Iglesia, política y dineros

La revista de los jesuitas “Sal Terrae” publicó el pasado mes de noviembre un número dedicado a las relaciones entre Política e Iglesia, “Del enfrentamiento al pacto”.  Diversos articulistas ofrecieron perspectivas complementarias sobre esta compleja materia.

Un número, por cierto, que ha pasado bastante inadvertido y que bien pudiera dar materia para un debate público. Pedagogía que no parece ser muy común por estos predios.

De entre las colaboraciones, destacaría la del jesuita Raúl González Fabre, coordinador de “Justicia y solidaridad” de entreparéntesis.org.

Su contribución analizaba la presencia de lo religioso en las páginas web de los principales partidos políticos. Al margen de algunas afirmaciones que pueden sorprender en su análisis, como las referidas, siendo Jorge Fernández Ministro del Interior, a la concesión de la Gran Cruz de la Guardia Civil a la Virgen del Pilar en 2012, o de la Medalla de Oro al Mérito Policial a Nuestra Señora Santísima el Amor, en 2014, lo que puede interesar para alimentar el diálogo público es la conclusión de su trabajo.

Dice el padre González Fabre que “en España no existe una prohibición constitucional (como en Estados Unidos) de que el Estado financie organizaciones religiosas en cuanto tales”. Al revés, organizaciones de muy diversa naturaleza, encuadradas bajo el epígrafe de sociedad civil suelen aspirar a ser costeadas por el Estado.

Esto implica, según este jesuita, que la sociedad civil sea “muy dependiente” de sus relaciones con los gobiernos de diversos niveles.

Y añade: “Así visto, el apoyo del Estado a la Iglesia católica puede considerarse como un caramelo envenenado: precisamente el ser costeada por el Estado financiera, educativa y simbólicamente disminuye la libertad de acción de la Iglesia en el espacio público. Una Iglesia financiada directamente por sus fieles, que no recurriera al sistema educativo público para difundir sus ideas, etc., tendría más independencia y más fuerza para proponer eficazmente sus enseñanzas sociales sin preocuparse por contentar a los detentadores del poder en cada momento, aparecer asociada a ellos…”.

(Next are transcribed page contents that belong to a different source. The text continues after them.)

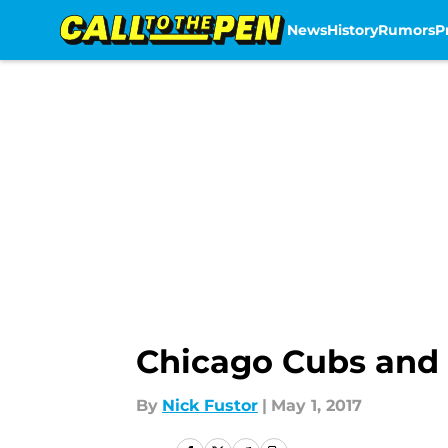
News
History
Rumors
P
Skip to main content
Chicago Cubs and K
By
Nick Fustor
|
May 1, 2017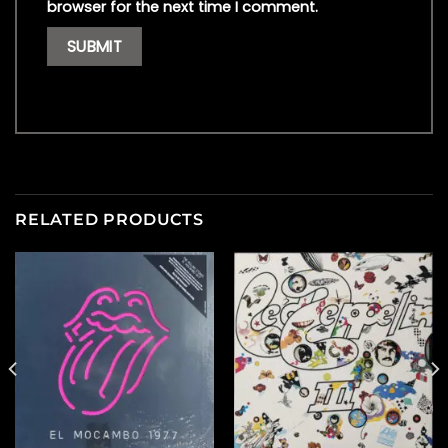
browser for the next time I comment.
RELATED PRODUCTS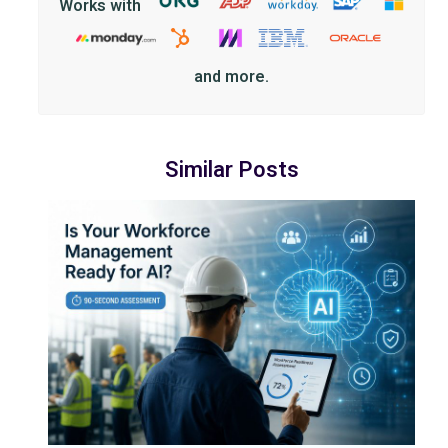
Works with
and more.
Similar Posts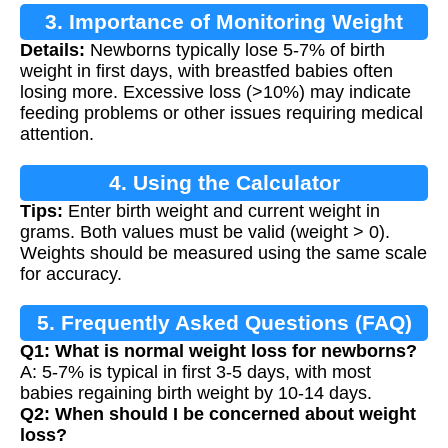
3. Importance of Monitoring Weight
Details:
Newborns typically lose 5-7% of birth
Loss
weight in first days, with breastfed babies often
losing more. Excessive loss (>10%) may indicate
feeding problems or other issues requiring medical
attention.
4. Using the Calculator
Tips:
Enter birth weight and current weight in
grams. Both values must be valid (weight > 0).
Weights should be measured using the same scale
for accuracy.
5. Frequently Asked Questions (FAQ)
Q1: What is normal weight loss for newborns?
A: 5-7% is typical in first 3-5 days, with most
babies regaining birth weight by 10-14 days.
Q2: When should I be concerned about weight
loss?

Y para concluir, nuestro autor sigue sacando las consecuencias: “Dependería más de los fieles y menos del Estado. Es un punto discutido dentro de la misma Iglesia católica. Para lo que interesa a nuestro artículo, permite notar que no necesariamente todas las posiciones políticas que quieren reducir el apoyo estatal a la Iglesia deben ser entendidas como anti-eclesiales”.

Dejo constancia de sus afirmaciones, que entiendo son de autor, no de la revista, para ese soñado diálogo público. Quizá, más adelante, haya que profundizar en su contenido. Si fuera así, como se dice en el artículo, mucho trabajo se le ahorraría a la Conferencia Episcopal, en este sentido.